Federal Reserve Cuts Rates but Anticipates Slower Reductions in 2025

The Federal Reserve cut its key interest rate by a quarter-point on Wednesday, marking its third cut this year. However, the central bank’s policymakers now expect to reduce rates more slowly next year than previously envisioned due to still-elevated inflation.

According to the Fed’s projections, policymakers anticipate just two rate cuts in 2025, down from their previous estimate of four. This suggests that consumers may not enjoy much lower rates for mortgages, auto loans, credit cards, and other forms of borrowing. The Dow Jones Industrial Average plummeted more than 1,100 points on Wednesday, while the Nasdaq composite fell about 3.5%.

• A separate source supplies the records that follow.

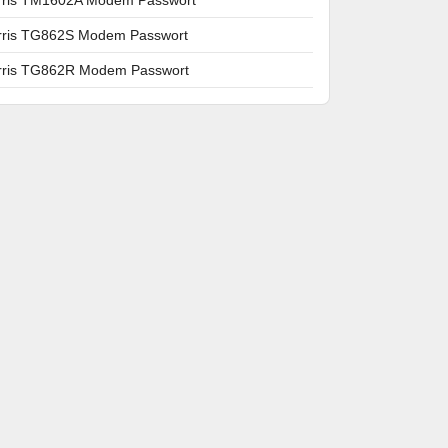
rris TG862S Modem Passwort
rris TG862R Modem Passwort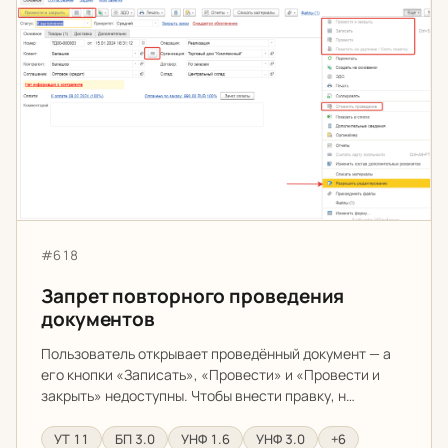
Запрет повторного проведения документов
Артикул:
#618
Запрет повторного проведения
документов
Пользователь открывает проведённый документ — а
его кнопки «Записать», «Провести» и «Провести и
закрыть» недоступны. Чтобы внести правку, н…
УТ 11
БП 3.0
УНФ 1.6
УНФ 3.0
+6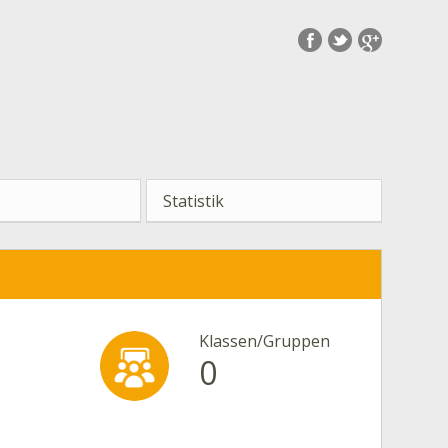
Statistik
Klassen/Gruppen
0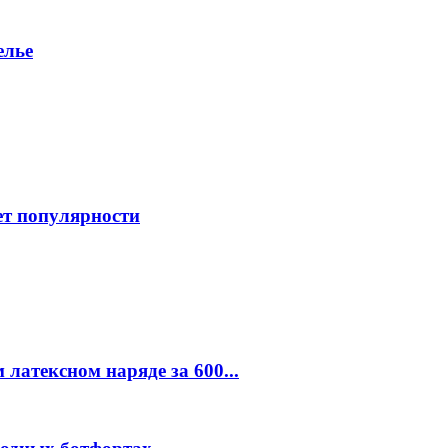
елье
ет популярности
латексном наряде за 600...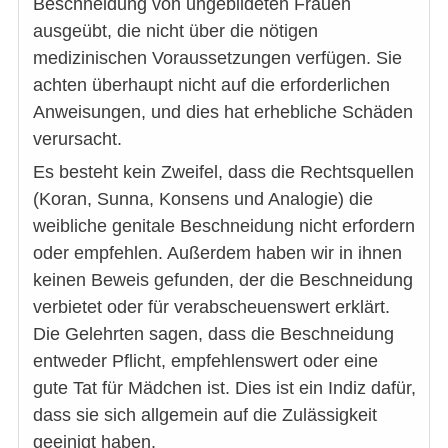
Beschneidung von ungebildeten Frauen
ausgeübt, die nicht über die nötigen
medizinischen Voraussetzungen verfügen. Sie
achten überhaupt nicht auf die erforderlichen
Anweisungen, und dies hat erhebliche Schäden
verursacht.
Es besteht kein Zweifel, dass die Rechtsquellen
(Koran, Sunna, Konsens und Analogie) die
weibliche genitale Beschneidung nicht erfordern
oder empfehlen. Außerdem haben wir in ihnen
keinen Beweis gefunden, der die Beschneidung
verbietet oder für verabscheuenswert erklärt.
Die Gelehrten sagen, dass die Beschneidung
entweder Pflicht, empfehlenswert oder eine
gute Tat für Mädchen ist. Dies ist ein Indiz dafür,
dass sie sich allgemein auf die Zulässigkeit
geeinigt haben.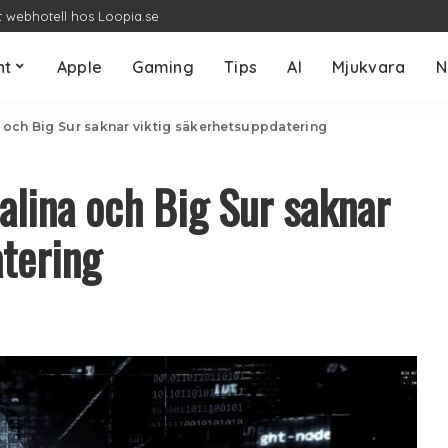
t webhotell hos Loopia.se
nt
Apple
Gaming
Tips
AI
Mjukvara
N
 och Big Sur saknar viktig säkerhetsuppdatering
alina och Big Sur saknar
tering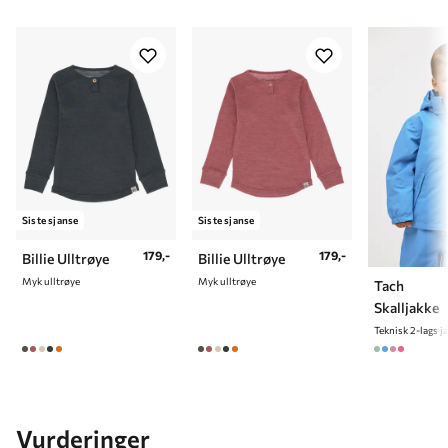
7 år
122 cm
8 år
128 cm
9 år
134 cm
10 år
140 cm
Siste sjanse
Siste sjanse
179,-
179,-
Billie Ulltrøye
Billie Ulltrøye
Myk ulltrøye
Myk ulltrøye
Tach
Skalljakke
Teknisk 2-lags j
Vurderinger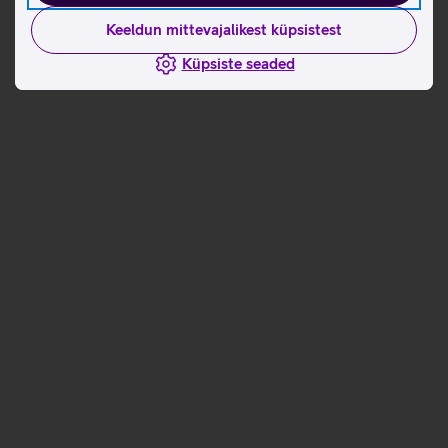
Keeldun mittevajalikest küpsistest
Küpsiste seaded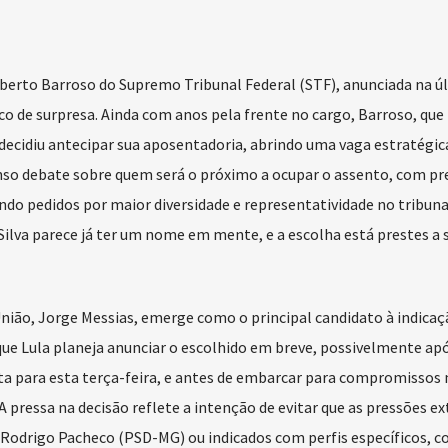
oberto Barroso do Supremo Tribunal Federal (STF), anunciada na ú
co de surpresa. Ainda com anos pela frente no cargo, Barroso, que
ecidiu antecipar sua aposentadoria, abrindo uma vaga estratégic
nso debate sobre quem será o próximo a ocupar o assento, com pr
indo pedidos por maior diversidade e representatividade no tribuna
a Silva parece já ter um nome em mente, e a escolha está prestes a 
nião, Jorge Messias, emerge como o principal candidato à indicaç
ue Lula planeja anunciar o escolhido em breve, possivelmente ap
sta para esta terça-feira, e antes de embarcar para compromissos 
. A pressa na decisão reflete a intenção de evitar que as pressões ex
odrigo Pacheco (PSD-MG) ou indicados com perfis específicos, 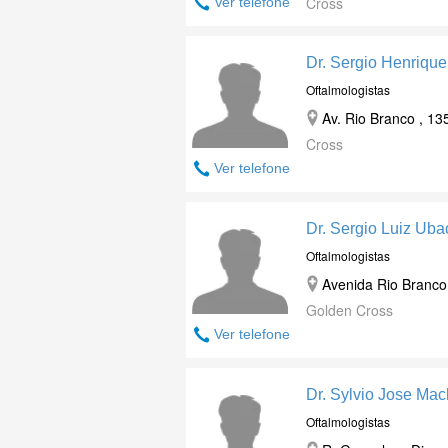
Cross
Ver telefone
Dr. Sergio Henriqu
Oftalmologistas
Av. Rio Branco , 13
Cross
Ver telefone
Dr. Sergio Luiz Ub
Oftalmologistas
Avenida Rio Branco 
Golden Cross
Ver telefone
Dr. Sylvio Jose Mac
Oftalmologistas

Chair Jerome Powell underscored that policymakers are slowing their rate reductions as their benchmark rate nears the “neutral” level, which is thought to neither spur nor hinder the economy. The Fed’s benchmark rate stands at 4.3% after the latest rate cut.

Powell noted that the slower pace of rate cuts reflects higher inflation readings this year and expectations of continued high inflation in 2025. He also acknowledged that some policymakers are assessing the potential effects of President-elect Donald Trump’s policies on the economy and inflation, which could worsen inflation next year.

The Fed faces several challenges as it seeks to complete a “soft landing” for the economy, including sticky inflation and concerns about overheating the economy. However, Powell emphasized that the Fed does not think it needs further cooling in the labor market to achieve its 2% inflation target.

Despite elevated inflation, the Fed’s projections suggest that core inflation will decrease to 2.5% next year, which would be significant progress. The Fed chair stated that he is confident the central bank is on track to reach its 2% inflation target, potentially within a year or two from now.